If you haven’t done many remote interviews before, take some time to plan the interview to make sure it’s a success:

  • Prioritise the candidates’ needs. Make each candidate feel more empowered by sending them detailed information about the interviewers prior to the interview. Providing candidates with a brief professional bio about each interviewer before the job interview can help make your candidates feel they know you a little better before the call. If you think it’s appropriate, include some interesting personal details (with permission!) – such as hobbies or passions – to encourage a sense of familiarity and trust in the “room”.
  • Triple-check your own tech before a video interview. Give your tech the same check as you’ve advised your candidates to do. Check your audio and video capabilities are working prior to every interview.
  • Make time for “small talk”. The interview environment can be stressful for candidates, and even more so when they are new to a remote process. Take the time to chat casually to get the conversation flowing. Asking each candidate a simple question, such as ‘How has your day been so far?’ can go a long way to lightening to overall mood of the call.
  • Make time for housekeeping.
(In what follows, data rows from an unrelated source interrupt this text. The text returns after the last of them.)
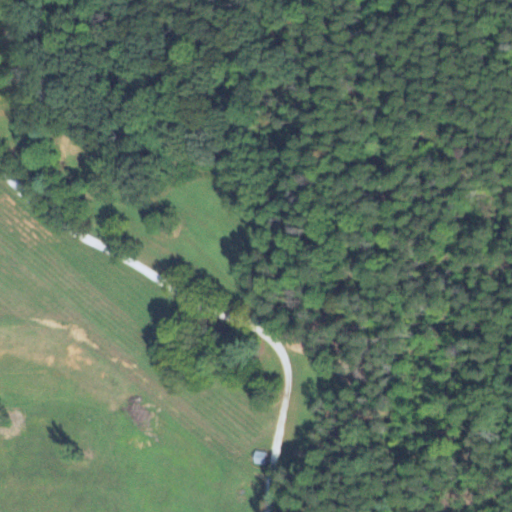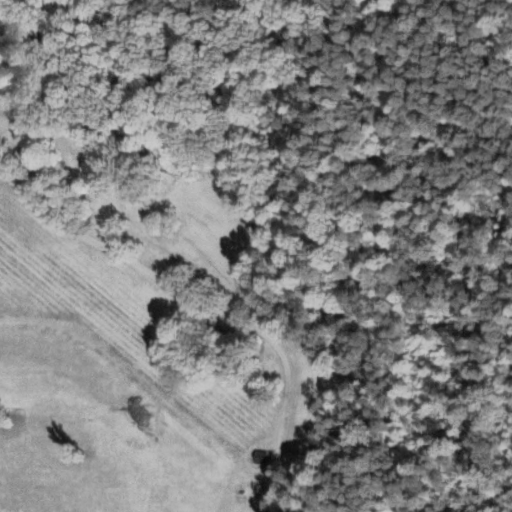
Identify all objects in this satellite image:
road: (128, 253)
road: (281, 421)
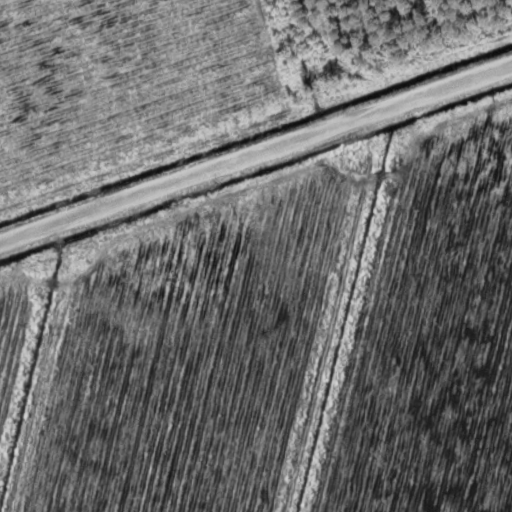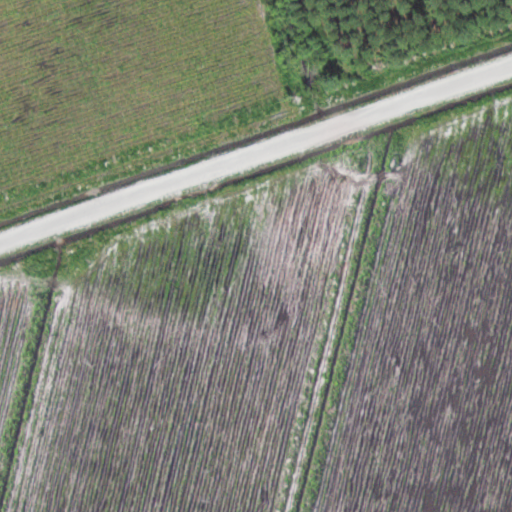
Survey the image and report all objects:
road: (254, 153)
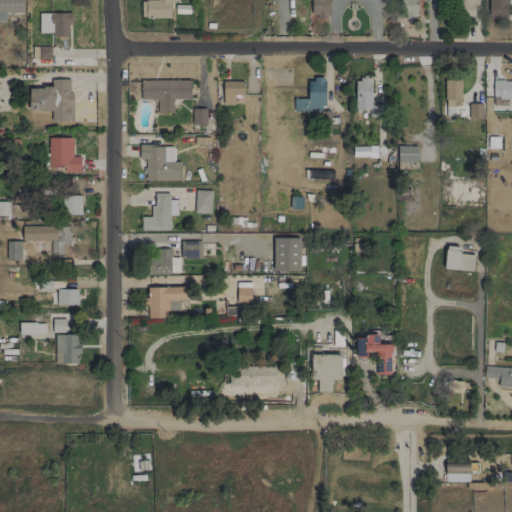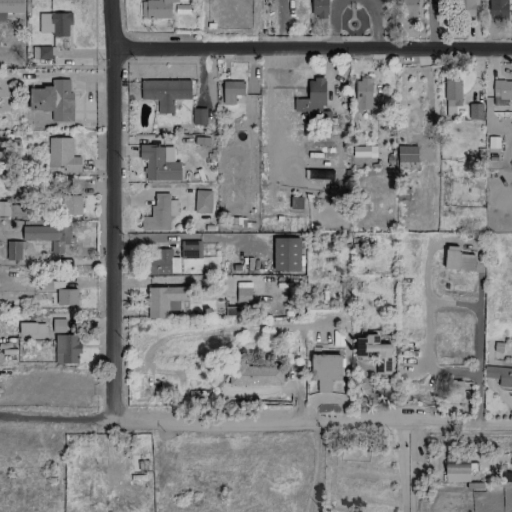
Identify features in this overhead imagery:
building: (11, 5)
building: (464, 7)
building: (155, 8)
building: (317, 8)
building: (408, 9)
building: (496, 9)
building: (54, 23)
road: (313, 49)
building: (43, 52)
building: (501, 90)
building: (230, 91)
building: (164, 92)
building: (452, 92)
building: (311, 97)
building: (366, 98)
building: (52, 99)
building: (474, 111)
building: (198, 115)
building: (363, 151)
building: (62, 155)
building: (406, 157)
building: (159, 162)
road: (113, 199)
building: (202, 201)
building: (71, 204)
building: (159, 213)
building: (49, 236)
road: (456, 240)
building: (190, 249)
building: (13, 250)
building: (285, 254)
building: (457, 259)
building: (158, 261)
building: (242, 294)
building: (66, 296)
building: (163, 300)
building: (233, 310)
building: (57, 325)
building: (66, 349)
building: (373, 352)
building: (325, 371)
building: (255, 375)
building: (499, 375)
road: (57, 418)
road: (307, 419)
road: (400, 464)
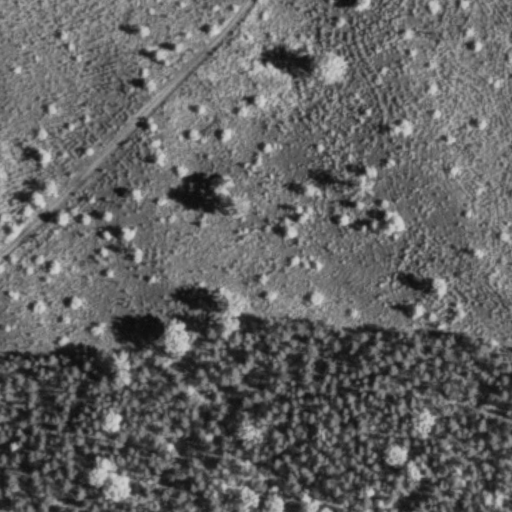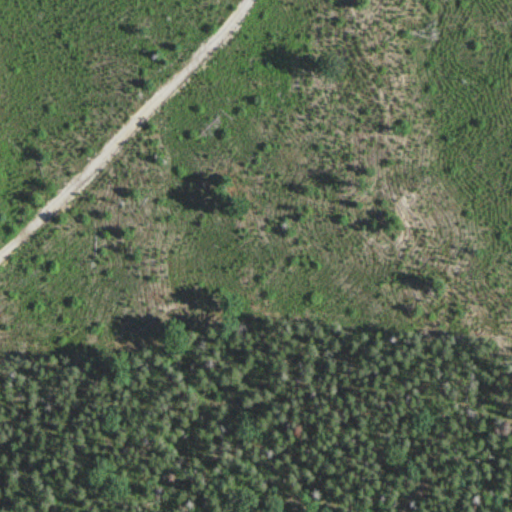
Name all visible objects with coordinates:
road: (121, 123)
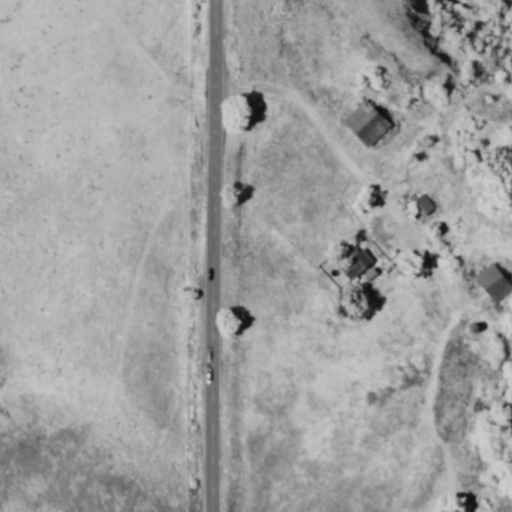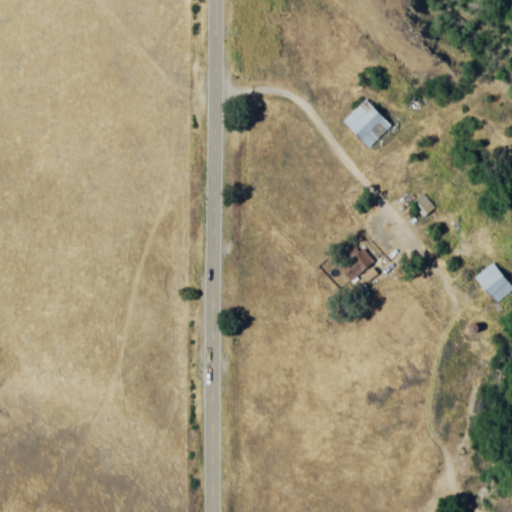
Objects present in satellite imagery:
building: (370, 123)
building: (366, 126)
road: (381, 203)
building: (425, 208)
building: (424, 209)
road: (217, 256)
building: (496, 283)
building: (496, 284)
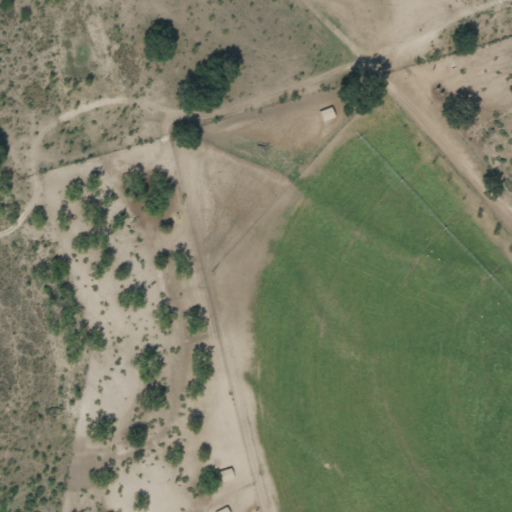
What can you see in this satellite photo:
road: (409, 114)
Set a few minutes aside at the beginning of each interview to check everything is working properly. Ask the candidate if they can see and hear you clearly. Sort out unreliable internet connections or other technical issues before you start the interview.
  • Take into account the limitations of video calls. Video calls often require more focus than a regular in-person chat. You also can’t rely on non-verbal cues as you can in face-to-face interactions. With this in mind, try to include more visual and linguistic cues, such as nodding, or saying ‘ok, great’ to follow what the candidate is saying. To help maintain that human connection through a video call, as much as possible look directly at the camera so the person feels like you’re looking at them. To minimise distractions for yourself, you can also turn on the ‘Hide SelfView’ function on applications such as Zoom.
  • Test for remote work aptitude. If the job requires remote work, include specific questions that speak to their ability to work autonomously, and stay accountable while working from home, such as:
    • ‘What skills/experience do you have to be a successful remote worker?’
    • ‘What techniques do you use to keep yourself productive when working from home?’
    • ‘Can you give us an example of when you’ve motivated yourself to meet a deadline?’
    • ‘How do you motivate yourself out of productivity slumps?’
  • Have a plan B – Technology can be unreliable. Be sure to have each candidate’s telephone number on hand, just in case either of you experience technical difficulties.

While some things need to change in a virtual setting, the way you finish the interview can remain the same as if the meeting was in-person. Make sure you let the candidate know the next steps, when they can expect to hear from you, and outline how they will be notified.


As COVID-19 restrictions start to relax, it’s important to recognise that the effects on the workforce may be long-lasting. As an HR and recruitment professional, constantly updating your strategies for these challenging times is a must.